=== Texto dado ===

Serían los que «no quieren estudiar», tienen expectativas nulas y se rebelan. Después, entre secadores y ordenadores, todo empieza a cambiar porque hay quien apuesta por ellos. Nos hemos acercado a una escuela de formación profesional con una historia sorprendente, para ver cómo aquí se aprende mucho más que un trabajo. Tanto los chicos como los adultos
«¿Quieres un ejemplo? Daniela. Era una de las chicas más despiertas de su instituto. Aguda, devoradora de libros, pero enfadada con el mundo». Una de esas capaz de ponerse a discutir con quien sea o de mostrar un desinterés total. «Hemos tardado dos años para establecer verdaderamente una relación con ella. Pero no hemos cejado en nuestro empeño, y ella se ha dado cuenta. Ha comprendido que la queremos. Un día entré en el aula de costura y vi que se estaba haciendo un vestido para ella. Me quedé de piedra. De repente, había florecido». Carolina Simonelli, la directora, usa esta palabra: «Florecido». Mucho más que aprender un oficio. Y, sin embargo, es lo que les está sucediendo a muchas de las personas que ves asomarse por los pasillos de este edificio antiguo situado en el centro de Calcio, un pueblo de la provincia de Bérgamo. Fuera luce un cartel: “Fundación Ikaros”. Es una escuela de formación profesional con diez años de historia, cuatro sedes (además de Calcio, están Grumello del Monte, Endine Gaiano y Bérgamo) y un número creciente de alumnos (este año, 572). Pero, sobre todo, es un lugar en el que para cada uno de los chavales –y también para los que trabajan ahí– se está jugando una partida que va más allá del trabajo. «El reto es que estudiar o trabajar aquí sea “una aventura para cada uno”», apostilla la directora.
No es frecuente escuchar algo así en ambientes como éste. Muchas veces se habla de “formación profesional” y se piensa en una “serie B”, una formación para chavales vagos que “cuanto antes se pongan a trabajar, mejor”. Este tipo de formación es a menudo fuente de polémica. Sin embargo, el reto que supone educar es un reto total, también ahí. Un reto que afecta a todo. En el folleto de presentación de la escuela se lee: «La persona es una: inteligencia, afecto, manualidad», y también: «No existe recorrido educativo que no se dirija a la persona en su totalidad». Ikaros nace de esta conciencia.
Para comprender algo más sobre la relación entre jóvenes, escuela y trabajo, merece la pena desplazarse hasta allí y asomarse a las aulas en donde nos encontramos con chicas con secadores, pelucas y peinados de lo más exoticos. O con sus compañeros del aula de informática, sentados delante de los ordenadores. Cuando salgan de aquí, gracias al estudio y a las prácticas en empresas, serán técnicos de hostelería o mecánicos, peluqueras y electricistas, informáticos y técnicos ópticos. O bien seguirán un itinerario que plantea la primera alternativa al final del trienio (proseguir o entrar en el mundo del trabajo con una cualificación) y que al terminar cuarto ofrece distintas posibilidades: trabajar, cursar un quinto año de formación superior o pasar a los institutos técnicos, en donde se puede tal vez llegar al diploma y, por qué no, acceder a la universidad. Son casos raros, pero a veces sucede: existe esta posibilidad. Lo que no es raro es que los chicos que salen de aquí encuentren trabajo enseguida. «Esto sucede porque, al mismo tiempo que aprenden, han crecido como personas», explica Daniele Nembrini, presidente de la Fundación Ikaros.

===

Prosigue el texto sobre la escuela de la Fundación Ikaros a partir de su última frase.

=== Información proporcionada ===

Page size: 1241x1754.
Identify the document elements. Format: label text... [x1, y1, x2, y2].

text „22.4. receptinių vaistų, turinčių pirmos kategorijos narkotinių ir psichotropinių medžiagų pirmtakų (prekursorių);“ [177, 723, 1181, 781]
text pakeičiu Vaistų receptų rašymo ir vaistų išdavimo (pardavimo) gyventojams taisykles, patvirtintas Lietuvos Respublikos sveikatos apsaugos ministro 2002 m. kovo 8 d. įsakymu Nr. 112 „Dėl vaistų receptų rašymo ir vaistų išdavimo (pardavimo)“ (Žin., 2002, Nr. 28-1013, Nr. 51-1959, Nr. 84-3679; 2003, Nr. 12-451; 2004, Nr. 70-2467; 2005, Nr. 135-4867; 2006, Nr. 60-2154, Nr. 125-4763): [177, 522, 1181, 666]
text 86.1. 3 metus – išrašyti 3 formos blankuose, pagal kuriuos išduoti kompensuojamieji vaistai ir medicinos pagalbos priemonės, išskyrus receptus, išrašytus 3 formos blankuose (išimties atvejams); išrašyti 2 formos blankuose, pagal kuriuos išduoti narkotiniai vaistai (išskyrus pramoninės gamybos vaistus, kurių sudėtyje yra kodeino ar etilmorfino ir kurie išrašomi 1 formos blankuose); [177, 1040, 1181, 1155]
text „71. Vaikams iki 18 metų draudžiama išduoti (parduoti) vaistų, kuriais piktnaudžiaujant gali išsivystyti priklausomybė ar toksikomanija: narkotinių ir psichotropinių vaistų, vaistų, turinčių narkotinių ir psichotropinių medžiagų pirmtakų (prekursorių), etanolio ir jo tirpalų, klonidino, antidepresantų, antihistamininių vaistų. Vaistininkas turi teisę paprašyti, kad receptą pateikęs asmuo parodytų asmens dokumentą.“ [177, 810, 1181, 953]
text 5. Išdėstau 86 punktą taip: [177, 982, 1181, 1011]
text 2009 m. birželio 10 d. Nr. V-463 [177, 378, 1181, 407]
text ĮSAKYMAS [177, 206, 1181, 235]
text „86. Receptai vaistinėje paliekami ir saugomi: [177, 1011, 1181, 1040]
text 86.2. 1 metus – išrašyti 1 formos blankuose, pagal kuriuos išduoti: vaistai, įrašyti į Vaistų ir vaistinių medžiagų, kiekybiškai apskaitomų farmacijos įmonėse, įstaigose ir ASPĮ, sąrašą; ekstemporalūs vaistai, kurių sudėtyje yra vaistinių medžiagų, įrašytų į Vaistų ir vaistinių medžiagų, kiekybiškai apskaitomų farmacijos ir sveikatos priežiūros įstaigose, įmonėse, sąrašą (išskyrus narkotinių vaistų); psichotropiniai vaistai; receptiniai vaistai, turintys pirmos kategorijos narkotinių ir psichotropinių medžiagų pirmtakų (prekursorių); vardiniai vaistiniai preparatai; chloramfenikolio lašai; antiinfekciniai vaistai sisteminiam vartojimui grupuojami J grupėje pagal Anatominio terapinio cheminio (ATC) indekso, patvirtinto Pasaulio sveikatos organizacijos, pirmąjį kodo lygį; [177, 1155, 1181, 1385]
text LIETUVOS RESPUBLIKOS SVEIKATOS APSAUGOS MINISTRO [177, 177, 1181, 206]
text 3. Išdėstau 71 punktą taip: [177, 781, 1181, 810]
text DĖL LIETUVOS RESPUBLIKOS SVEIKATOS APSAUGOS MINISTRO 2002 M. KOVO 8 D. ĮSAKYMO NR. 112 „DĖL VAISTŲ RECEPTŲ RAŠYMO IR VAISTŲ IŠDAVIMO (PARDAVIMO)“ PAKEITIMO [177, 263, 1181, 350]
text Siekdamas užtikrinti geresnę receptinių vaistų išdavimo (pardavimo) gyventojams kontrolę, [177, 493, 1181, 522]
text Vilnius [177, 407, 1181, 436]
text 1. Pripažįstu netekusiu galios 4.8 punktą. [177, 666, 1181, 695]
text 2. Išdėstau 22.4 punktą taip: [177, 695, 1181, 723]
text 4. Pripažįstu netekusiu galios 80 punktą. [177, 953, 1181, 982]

===

◆ Resultado obtenido ◆
Los yates y el monasterio. Él y su equipo han aportado mucho a estas aulas. Pero el origen se remonta más atrás. La escuela de Calcio se inserta en una historia donde se entrelazan carismas distintos, algo que sólo la Iglesia sabe generar: por un lado, un grupo de amigos ligados a CL; por otro, las Hermanas Pasionistas, cuya vocación es la «educación y reeducación del pueblo», como explica sor Emmanuela. Es decir, el reto educativo como factor permanente. «María Maddalena Frescobaldi, nuestra fundadora, iba en busca de prostitutas para recuperarlas. Comprendió enseguida lo importante que era que las mujeres aprendiesen un trabajo». Siguiendo esa estela, se había fundado en Calcio una obra para huérfanos y madres trabajadoras: recuperación escolar, cursos de mecanografía, y luego todo lo demás. Se trataba de un centro que contaba con el reconocimiento del gobierno regional y que realizaba su labor con un alto nivel de excelencia («cuando pusimos los primeros ordenadores, venían incluso arquitectos y contables para hacer cursos de noche: nunca habían visto un PC»), pero con un esfuerzo cada vez mayor para mantener una estructura que no paraba de crecer.
A partir de ahí, búsquedas, contactos, la relación con algunos miembros de CL de Florencia, y finalmente el encuentro con Daniele, el más pequeño de los diez hermanos Nembrini (los hijos de Darío y Clementina, cuya historia de fe y de amistad con don Giussani ha contado Huellas en varias ocasiones) y, tal vez, el más inquieto. Le escuchas contar los pasos esenciales de una vida vivida a la carrera, marcada primero por la búsqueda del dinero y del éxito personal, y luego por el descubrimiento de que no podía bastar, que el corazón quería más, y te cuesta imaginártelo por los pasillos de una escuela de religiosas. Y, sin embargo, lleva aquí diez años, primero como asesor y luego como responsable. «Porque en ellas reconocía la misma pasión por lo humano».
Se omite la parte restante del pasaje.